Yao Y M, Bahrami S, Redl H, Fuerst S, Schlag G
Ludwig Boltzmann Institute for Experimental and Clinical Traumatology, Vienna, Austria.
J Surg Res. 1997 Jun;70(1):21-6. doi: 10.1006/jsre.1997.5074.
Although there is much evidence to substantiate the view that tumor necrosis factor (TNF) plays a pivotal role in the pathogenesis of multiple organ injury subsequent to intestinal ischemia/reperfusion (I/R), it is still unclear whether TNF is involved in triggering the release of other inflammatory mediators in this condition. The current study was designed to determine the potential effects of TNF blockade, by means of monoclonal antibody (TNF MoAb) treatment, on plasma interleukin 6 (IL-6) in rats after acute intestinal I/R injury. Anesthetized rats underwent 75-min occlusion of superior mesenteric artery followed by 6 hr of reperfusion. The animals were treated with TNF MoAb or control protein at a dose of 20 mg/kg i.v. 30 min before the onset of I/R. Similar IL-6 responses in both the portal and the systemic circulation were observed in animals subjected to intestinal I/R, who showed a progressive increase in plasma IL-6 concentration upon release of the clamp. In animals receiving TNF MoAb before I/R, the subsequent IL-6 release following reperfusion was significantly blunted compared to the levels in controls (P < 0.05). The present study demonstrates that the activation and/or release of IL-6 in the setting of acute gut I/R may, at least in part, be mediated via TNF-dependent mechanisms, providing further evidence that a complex interaction exists between TNF and IL-6.
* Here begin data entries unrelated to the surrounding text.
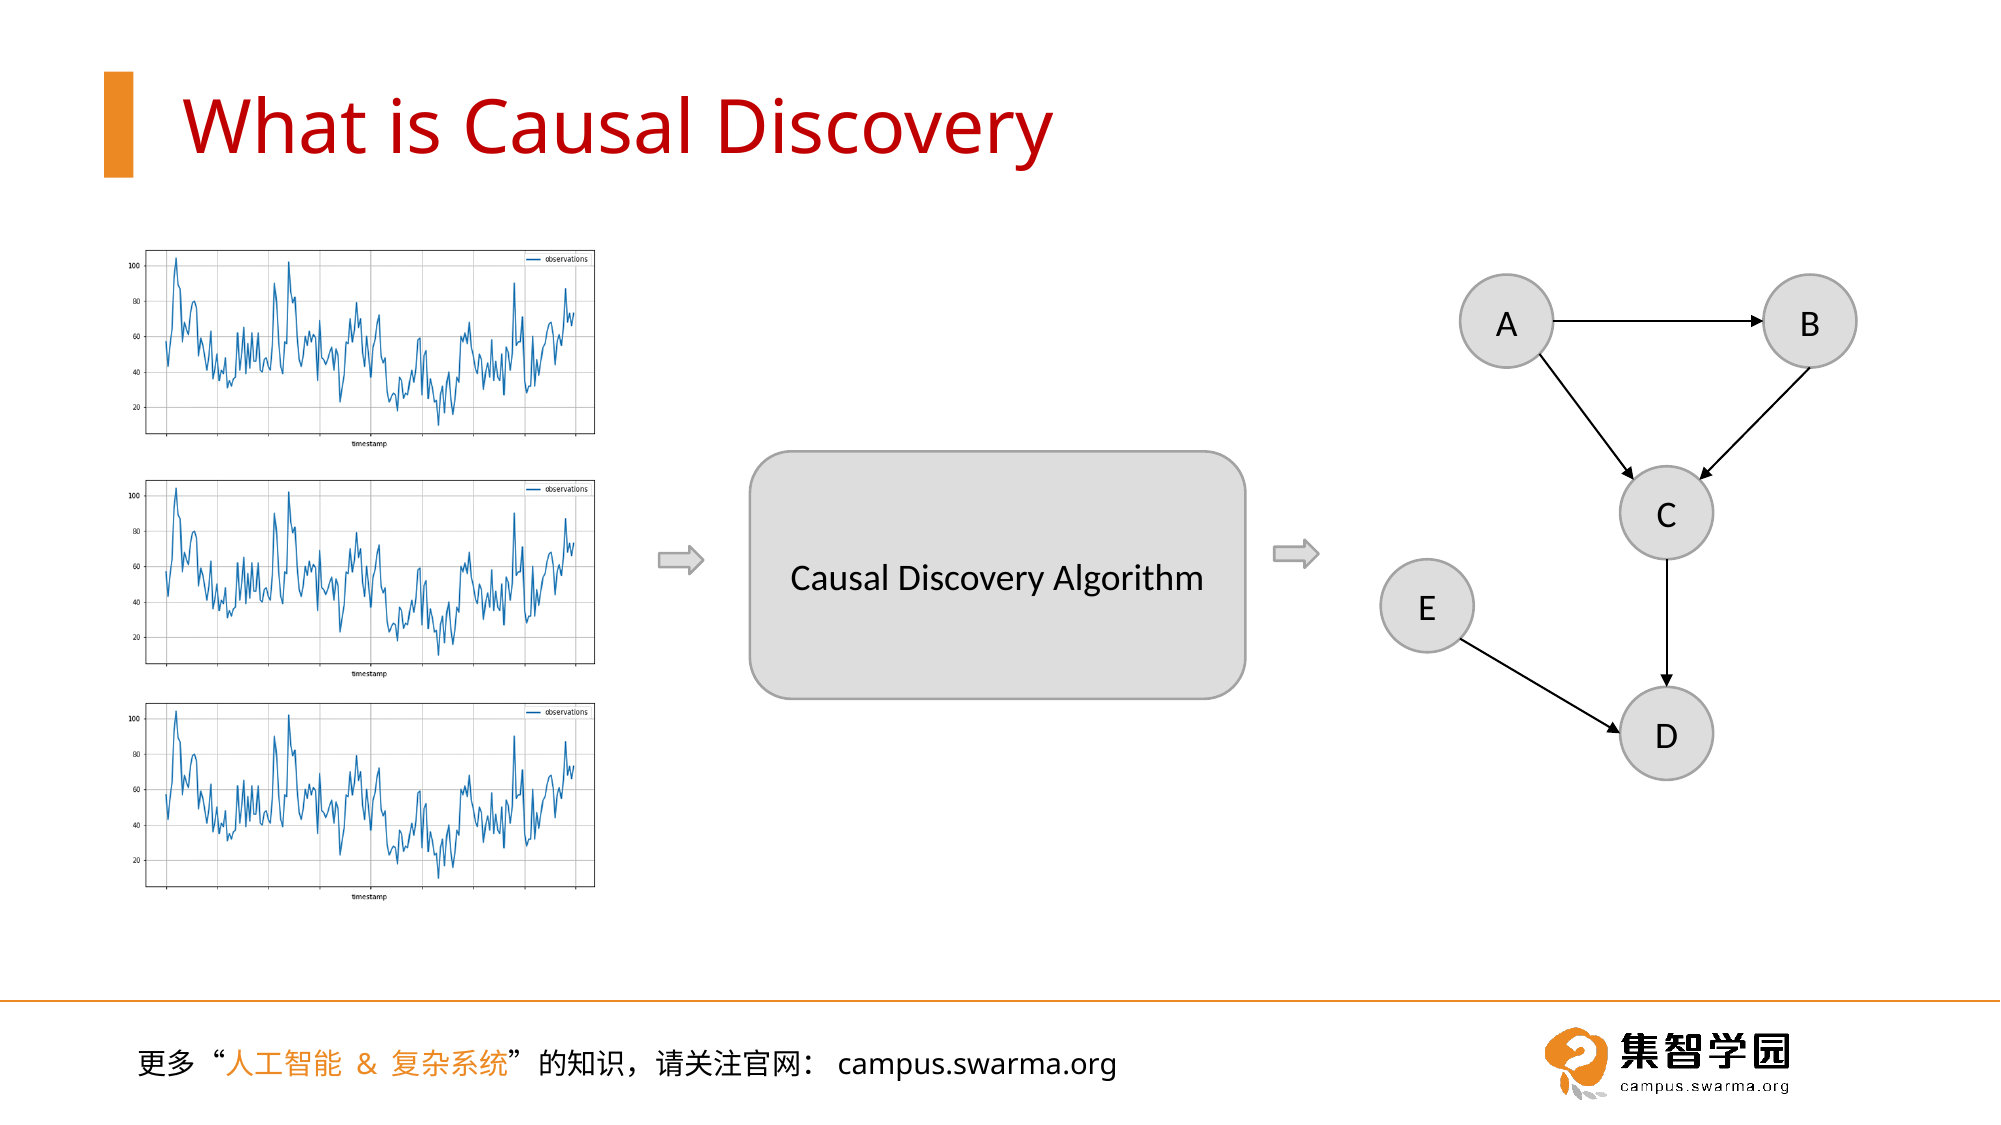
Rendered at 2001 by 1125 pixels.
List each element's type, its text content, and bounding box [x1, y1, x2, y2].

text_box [1538, 353, 1635, 481]
picture [1527, 963, 1811, 1125]
picture [122, 245, 599, 452]
picture [122, 698, 599, 905]
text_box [1459, 638, 1621, 734]
text_box D [1619, 685, 1715, 782]
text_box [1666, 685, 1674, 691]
text_box [103, 70, 135, 179]
text_box E [1379, 557, 1476, 654]
text_box 更多“人工智能 & 复杂系统”的知识，请关注官网：campus.swarma.org [123, 1038, 1273, 1088]
text_box [1272, 538, 1320, 570]
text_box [1698, 366, 1811, 481]
text_box What is Causal Discovery [168, 71, 1532, 177]
text_box [657, 544, 705, 576]
text_box Causal Discovery Algorithm [748, 450, 1247, 701]
text_box B [1762, 273, 1858, 369]
text_box C [1618, 464, 1715, 561]
picture [122, 475, 599, 683]
text_box A [1458, 273, 1555, 369]
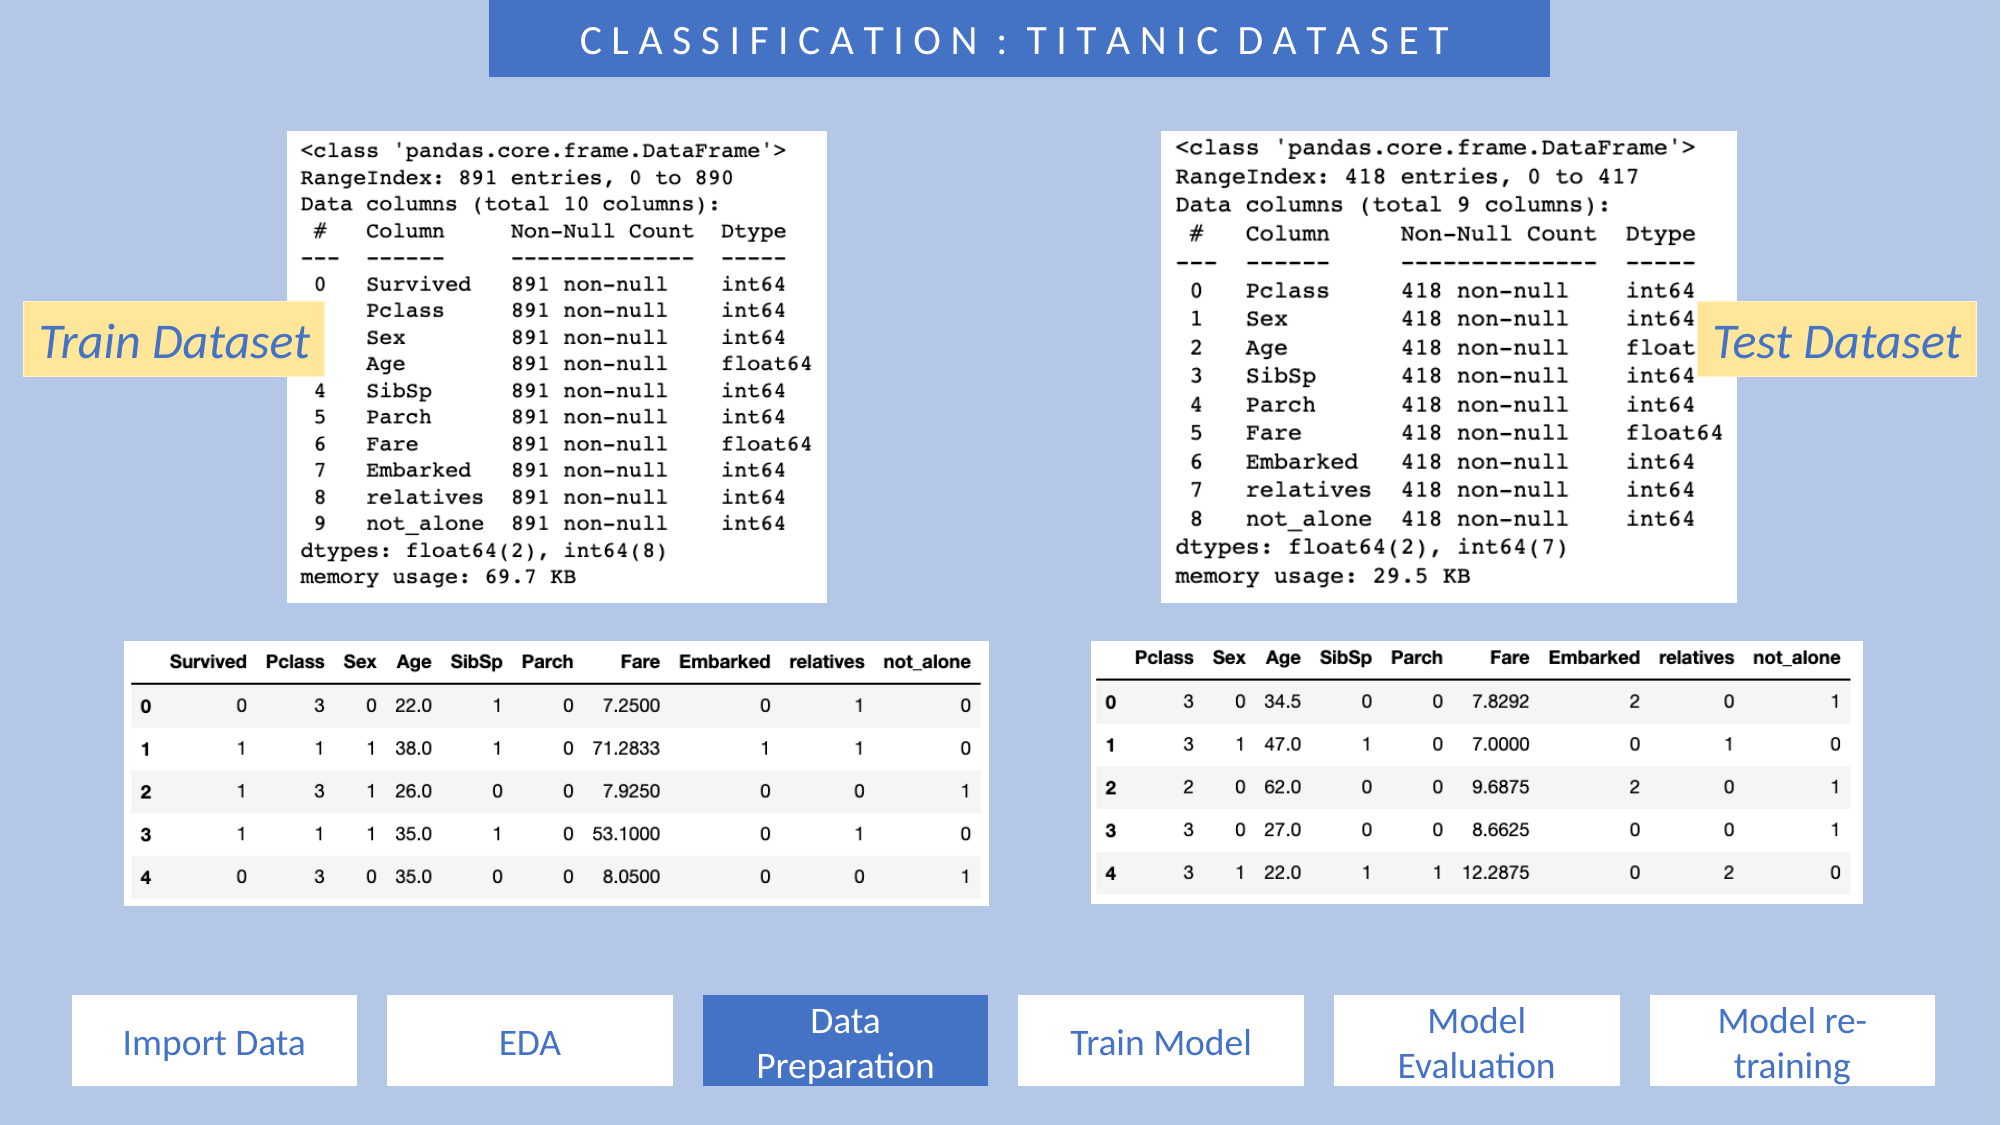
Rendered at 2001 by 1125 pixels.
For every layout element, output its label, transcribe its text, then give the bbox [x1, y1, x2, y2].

尽管有大量证据证实肿瘤坏死因子(TNF)在肠道缺血/再灌注(I/R)后多器官损伤的发病机制中起关键作用,但TNF是否参与在这种情况下触发其他炎症介质的释放仍不清楚。本研究旨在通过单克隆抗体(TNF MoAb)治疗来确定TNF阻断对急性肠道I/R损伤大鼠血浆白细胞介素6(IL-6)的潜在影响。麻醉的大鼠接受75分钟的肠系膜上动脉闭塞,随后再灌注6小时。在I/R开始前30分钟,动物静脉注射剂量为20mg/kg的TNF MoAb或对照蛋白。在经历肠道I/R的动物中,在门静脉和体循环中观察到相似的IL-6反应,这些动物在松开血管夹后血浆IL-6浓度逐渐升高。与对照组相比,在I/R前接受TNF MoAb的动物中,再灌注后随后的IL-6释放明显减弱(P<0.05)。本研究表明,在急性肠道I/R情况下IL-6的激活和/或释放可能至少部分通过TNF依赖性机制介导,这进一步证明了TNF和IL-6之间存在复杂的相互作用。